§ EXERCISE REQUIREMENTS
Nothing but the lines below from the one that contains "Contact et réservation" through the one that contains "ਚੀਨ ਦੀ ਵਾਗਡੋਰ" should be retyped, exactly and including both ends. Do not include pictures.
#### INFORMATION SHOWN
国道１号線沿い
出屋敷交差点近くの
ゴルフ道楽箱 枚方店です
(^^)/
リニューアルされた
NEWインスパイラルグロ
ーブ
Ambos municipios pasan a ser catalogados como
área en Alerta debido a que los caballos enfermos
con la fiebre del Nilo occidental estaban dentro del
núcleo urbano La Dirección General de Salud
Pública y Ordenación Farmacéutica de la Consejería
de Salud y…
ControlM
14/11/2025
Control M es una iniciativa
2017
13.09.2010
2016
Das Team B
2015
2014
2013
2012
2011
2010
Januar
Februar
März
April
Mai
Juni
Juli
########
#### INFORMATION SHOWN
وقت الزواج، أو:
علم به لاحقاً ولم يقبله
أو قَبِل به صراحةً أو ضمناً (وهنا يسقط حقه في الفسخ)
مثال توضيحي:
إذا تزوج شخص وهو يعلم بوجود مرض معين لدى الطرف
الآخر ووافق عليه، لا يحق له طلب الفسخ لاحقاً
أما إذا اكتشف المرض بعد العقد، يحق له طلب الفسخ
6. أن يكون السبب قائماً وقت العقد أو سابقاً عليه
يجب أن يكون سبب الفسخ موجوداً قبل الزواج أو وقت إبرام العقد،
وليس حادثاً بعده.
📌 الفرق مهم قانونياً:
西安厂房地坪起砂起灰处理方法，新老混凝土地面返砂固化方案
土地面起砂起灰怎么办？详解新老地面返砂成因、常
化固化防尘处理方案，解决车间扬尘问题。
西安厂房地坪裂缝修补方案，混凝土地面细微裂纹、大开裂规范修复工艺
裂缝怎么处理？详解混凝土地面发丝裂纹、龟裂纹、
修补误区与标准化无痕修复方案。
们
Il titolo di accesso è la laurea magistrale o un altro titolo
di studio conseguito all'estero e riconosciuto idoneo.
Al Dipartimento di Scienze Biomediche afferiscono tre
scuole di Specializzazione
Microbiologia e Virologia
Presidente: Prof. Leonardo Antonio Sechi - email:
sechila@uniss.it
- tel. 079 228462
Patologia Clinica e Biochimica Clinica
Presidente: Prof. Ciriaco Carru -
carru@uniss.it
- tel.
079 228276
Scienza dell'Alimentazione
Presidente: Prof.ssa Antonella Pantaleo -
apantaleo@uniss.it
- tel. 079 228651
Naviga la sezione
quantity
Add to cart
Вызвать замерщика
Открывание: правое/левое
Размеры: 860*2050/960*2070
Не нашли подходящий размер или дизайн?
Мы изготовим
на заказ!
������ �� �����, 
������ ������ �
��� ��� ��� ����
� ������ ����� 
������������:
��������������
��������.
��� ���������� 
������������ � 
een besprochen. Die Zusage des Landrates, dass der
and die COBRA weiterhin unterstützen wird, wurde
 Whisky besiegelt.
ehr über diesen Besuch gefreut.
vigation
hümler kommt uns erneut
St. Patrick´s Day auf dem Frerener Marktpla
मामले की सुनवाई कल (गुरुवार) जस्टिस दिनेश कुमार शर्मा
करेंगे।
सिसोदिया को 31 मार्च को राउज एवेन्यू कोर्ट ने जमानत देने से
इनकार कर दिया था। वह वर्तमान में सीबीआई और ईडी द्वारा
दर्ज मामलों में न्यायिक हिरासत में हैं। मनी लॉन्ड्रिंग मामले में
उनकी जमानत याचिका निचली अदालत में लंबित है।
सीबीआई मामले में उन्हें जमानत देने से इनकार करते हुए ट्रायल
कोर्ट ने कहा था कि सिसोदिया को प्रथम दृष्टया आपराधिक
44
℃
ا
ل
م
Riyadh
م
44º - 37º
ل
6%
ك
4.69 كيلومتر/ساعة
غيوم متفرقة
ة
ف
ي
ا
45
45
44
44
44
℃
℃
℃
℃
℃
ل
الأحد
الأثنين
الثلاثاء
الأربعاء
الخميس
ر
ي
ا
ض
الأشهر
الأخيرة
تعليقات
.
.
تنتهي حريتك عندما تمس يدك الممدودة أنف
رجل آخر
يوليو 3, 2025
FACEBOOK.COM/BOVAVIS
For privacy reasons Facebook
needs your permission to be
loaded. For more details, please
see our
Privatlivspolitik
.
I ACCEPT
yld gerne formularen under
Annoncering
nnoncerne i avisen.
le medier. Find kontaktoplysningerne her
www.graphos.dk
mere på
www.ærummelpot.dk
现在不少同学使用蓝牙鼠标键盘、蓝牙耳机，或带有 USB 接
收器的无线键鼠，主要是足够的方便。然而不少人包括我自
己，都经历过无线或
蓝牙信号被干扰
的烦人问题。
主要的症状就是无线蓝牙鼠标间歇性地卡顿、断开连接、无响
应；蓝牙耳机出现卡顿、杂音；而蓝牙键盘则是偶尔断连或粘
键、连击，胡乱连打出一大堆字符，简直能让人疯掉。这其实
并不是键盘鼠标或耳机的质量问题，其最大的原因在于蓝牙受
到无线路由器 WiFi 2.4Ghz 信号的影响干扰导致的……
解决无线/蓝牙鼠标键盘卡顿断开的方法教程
########
#### INFORMATION SHOWN
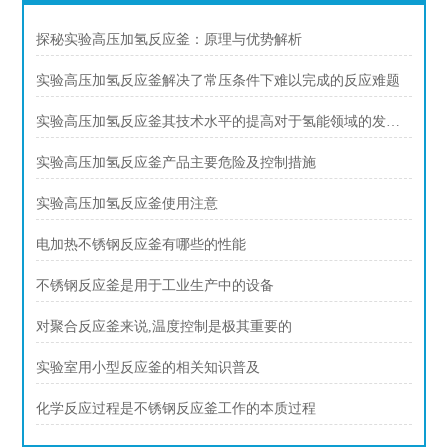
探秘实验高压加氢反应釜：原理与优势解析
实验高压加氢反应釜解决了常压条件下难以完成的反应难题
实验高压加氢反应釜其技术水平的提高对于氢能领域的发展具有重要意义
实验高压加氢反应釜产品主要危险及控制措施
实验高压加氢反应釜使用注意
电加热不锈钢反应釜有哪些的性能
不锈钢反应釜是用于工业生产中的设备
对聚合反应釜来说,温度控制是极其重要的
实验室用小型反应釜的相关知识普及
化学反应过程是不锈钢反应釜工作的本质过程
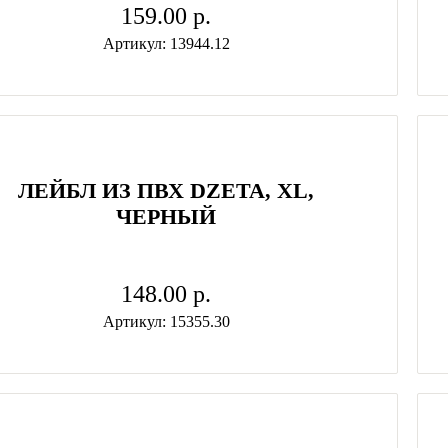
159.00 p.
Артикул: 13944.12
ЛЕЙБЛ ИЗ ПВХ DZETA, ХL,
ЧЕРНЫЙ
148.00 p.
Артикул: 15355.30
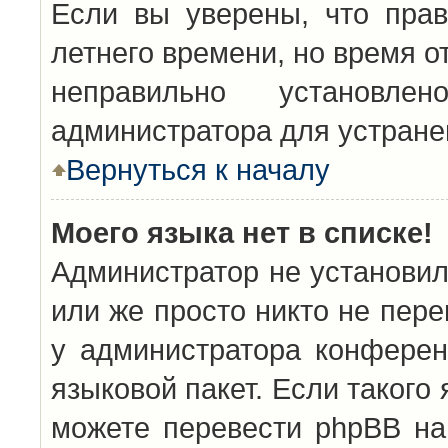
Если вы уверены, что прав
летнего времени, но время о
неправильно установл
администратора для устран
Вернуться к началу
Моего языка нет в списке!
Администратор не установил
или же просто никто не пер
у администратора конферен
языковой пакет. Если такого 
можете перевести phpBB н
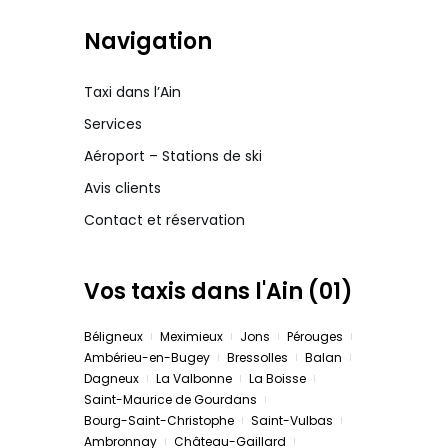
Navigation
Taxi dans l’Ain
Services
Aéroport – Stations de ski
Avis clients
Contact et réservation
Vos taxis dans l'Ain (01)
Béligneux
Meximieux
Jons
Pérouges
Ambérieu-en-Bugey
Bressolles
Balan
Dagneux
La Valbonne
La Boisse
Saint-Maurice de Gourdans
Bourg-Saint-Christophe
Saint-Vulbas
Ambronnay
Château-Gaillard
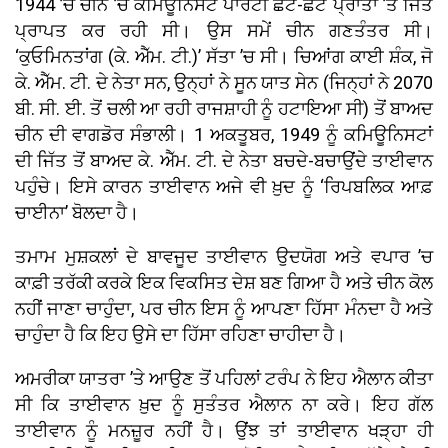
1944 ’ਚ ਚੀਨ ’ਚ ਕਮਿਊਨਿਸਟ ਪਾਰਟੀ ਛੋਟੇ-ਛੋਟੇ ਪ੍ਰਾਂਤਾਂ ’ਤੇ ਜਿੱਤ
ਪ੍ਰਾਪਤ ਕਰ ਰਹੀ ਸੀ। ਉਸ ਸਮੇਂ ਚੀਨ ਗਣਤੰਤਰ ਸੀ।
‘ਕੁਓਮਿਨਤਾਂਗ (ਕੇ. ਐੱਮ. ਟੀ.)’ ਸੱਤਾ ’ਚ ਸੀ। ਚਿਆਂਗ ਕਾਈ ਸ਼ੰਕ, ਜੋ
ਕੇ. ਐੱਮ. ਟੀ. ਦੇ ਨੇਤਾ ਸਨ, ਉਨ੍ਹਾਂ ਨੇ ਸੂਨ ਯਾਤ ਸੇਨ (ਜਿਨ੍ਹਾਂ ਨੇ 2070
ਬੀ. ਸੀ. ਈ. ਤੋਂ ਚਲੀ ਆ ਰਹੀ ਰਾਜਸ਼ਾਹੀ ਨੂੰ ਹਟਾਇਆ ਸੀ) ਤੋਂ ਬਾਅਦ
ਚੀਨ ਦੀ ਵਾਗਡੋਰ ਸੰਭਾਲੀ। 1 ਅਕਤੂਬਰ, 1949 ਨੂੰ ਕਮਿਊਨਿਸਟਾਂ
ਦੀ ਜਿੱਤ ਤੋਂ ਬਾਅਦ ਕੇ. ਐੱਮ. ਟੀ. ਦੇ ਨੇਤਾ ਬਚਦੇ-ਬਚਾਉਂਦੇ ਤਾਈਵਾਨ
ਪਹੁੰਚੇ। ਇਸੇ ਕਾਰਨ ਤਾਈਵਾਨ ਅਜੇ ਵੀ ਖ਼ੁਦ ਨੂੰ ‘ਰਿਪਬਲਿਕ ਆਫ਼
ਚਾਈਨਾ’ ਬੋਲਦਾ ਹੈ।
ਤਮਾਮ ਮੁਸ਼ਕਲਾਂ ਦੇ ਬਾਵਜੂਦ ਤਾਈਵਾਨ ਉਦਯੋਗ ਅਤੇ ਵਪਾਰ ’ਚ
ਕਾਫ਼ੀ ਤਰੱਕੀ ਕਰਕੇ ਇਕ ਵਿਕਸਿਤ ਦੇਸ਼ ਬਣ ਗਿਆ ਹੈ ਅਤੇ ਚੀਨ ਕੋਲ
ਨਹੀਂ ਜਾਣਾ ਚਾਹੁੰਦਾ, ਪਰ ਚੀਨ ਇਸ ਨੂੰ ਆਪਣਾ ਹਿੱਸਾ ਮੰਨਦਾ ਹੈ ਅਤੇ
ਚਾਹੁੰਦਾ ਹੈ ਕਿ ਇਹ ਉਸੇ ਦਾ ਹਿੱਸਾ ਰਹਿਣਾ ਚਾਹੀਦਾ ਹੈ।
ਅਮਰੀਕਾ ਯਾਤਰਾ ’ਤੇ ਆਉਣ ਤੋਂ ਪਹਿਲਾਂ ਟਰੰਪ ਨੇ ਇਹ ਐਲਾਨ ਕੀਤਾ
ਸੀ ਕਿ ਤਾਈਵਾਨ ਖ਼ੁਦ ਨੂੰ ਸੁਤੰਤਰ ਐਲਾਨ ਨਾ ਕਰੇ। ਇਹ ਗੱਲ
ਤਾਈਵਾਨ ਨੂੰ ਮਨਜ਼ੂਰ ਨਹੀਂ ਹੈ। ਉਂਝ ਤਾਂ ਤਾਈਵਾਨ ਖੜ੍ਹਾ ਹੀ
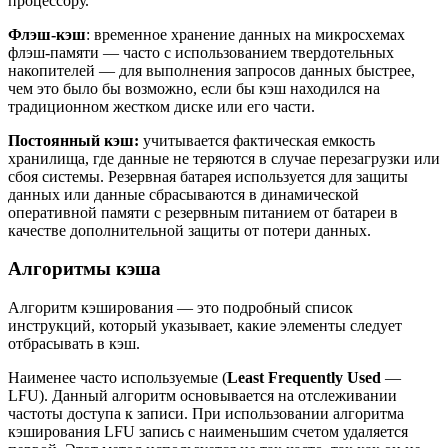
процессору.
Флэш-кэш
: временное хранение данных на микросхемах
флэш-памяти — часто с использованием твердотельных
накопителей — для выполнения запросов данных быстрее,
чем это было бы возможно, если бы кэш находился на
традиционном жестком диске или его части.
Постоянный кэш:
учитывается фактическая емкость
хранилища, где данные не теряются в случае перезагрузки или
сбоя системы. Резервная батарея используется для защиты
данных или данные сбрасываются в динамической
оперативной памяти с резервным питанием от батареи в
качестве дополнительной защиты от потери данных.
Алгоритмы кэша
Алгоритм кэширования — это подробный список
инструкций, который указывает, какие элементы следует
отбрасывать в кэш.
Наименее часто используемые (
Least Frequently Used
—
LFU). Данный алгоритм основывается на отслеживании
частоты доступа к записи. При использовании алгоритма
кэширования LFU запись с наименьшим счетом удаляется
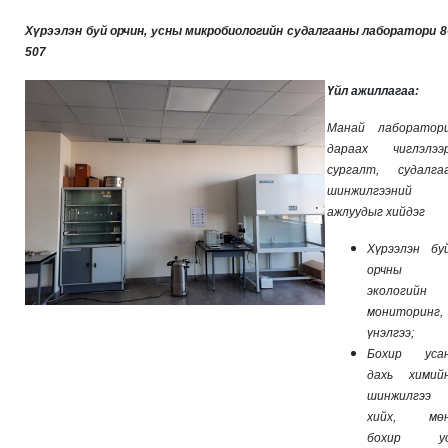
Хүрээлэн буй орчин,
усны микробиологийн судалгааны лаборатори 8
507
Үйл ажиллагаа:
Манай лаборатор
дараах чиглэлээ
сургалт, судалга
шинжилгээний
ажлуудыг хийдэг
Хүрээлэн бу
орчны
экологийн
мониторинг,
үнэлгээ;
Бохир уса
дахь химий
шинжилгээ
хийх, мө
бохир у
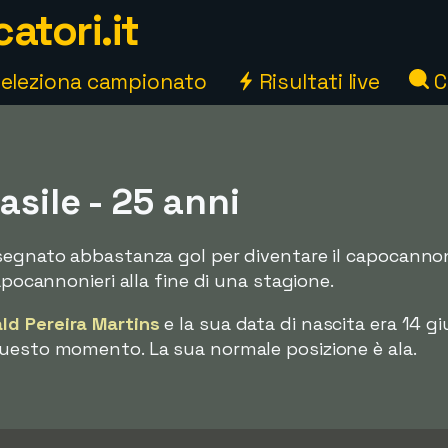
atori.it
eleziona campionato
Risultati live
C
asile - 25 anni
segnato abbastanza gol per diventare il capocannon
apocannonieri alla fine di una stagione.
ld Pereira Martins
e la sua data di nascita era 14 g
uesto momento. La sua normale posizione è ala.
########
§ ANSWER FOR THE TASK
Contact et réservation
Vos taxis dans l'Ain (01)
Béligneux
Meximieux
Jons
Pérouges
Ambérieu-en-Bugey
Bressolles
Balan
Dagneux
La Valbonne
La Boisse
Saint-Maurice de Gourdans
Bourg-Saint-Christophe
Saint-Vulbas
Ambronnay
Château-Gaillard
1944 ’ਚ ਚੀਨ ’ਚ ਕਮਿਊਨਿਸਟ ਪਾਰਟੀ ਛੋਟੇ-ਛੋਟੇ ਪ੍ਰਾਂਤਾਂ ’ਤੇ ਜਿੱਤ
ਪ੍ਰਾਪਤ ਕਰ ਰਹੀ ਸੀ। ਉਸ ਸਮੇਂ ਚੀਨ ਗਣਤੰਤਰ ਸੀ।
‘ਕੁਓਮਿਨਤਾਂਗ (ਕੇ. ਐੱਮ. ਟੀ.)’ ਸੱਤਾ ’ਚ ਸੀ। ਚਿਆਂਗ ਕਾਈ ਸ਼ੰਕ, ਜੋ
ਕੇ. ਐੱਮ. ਟੀ. ਦੇ ਨੇਤਾ ਸਨ, ਉਨ੍ਹਾਂ ਨੇ ਸੂਨ ਯਾਤ ਸੇਨ (ਜਿਨ੍ਹਾਂ ਨੇ 2070
ਬੀ. ਸੀ. ਈ. ਤੋਂ ਚਲੀ ਆ ਰਹੀ ਰਾਜਸ਼ਾਹੀ ਨੂੰ ਹਟਾਇਆ ਸੀ) ਤੋਂ ਬਾਅਦ
ਚੀਨ ਦੀ ਵਾਗਡੋਰ ਸੰਭਾਲੀ। 1 ਅਕਤੂਬਰ, 1949 ਨੂੰ ਕਮਿਊਨਿਸਟਾਂ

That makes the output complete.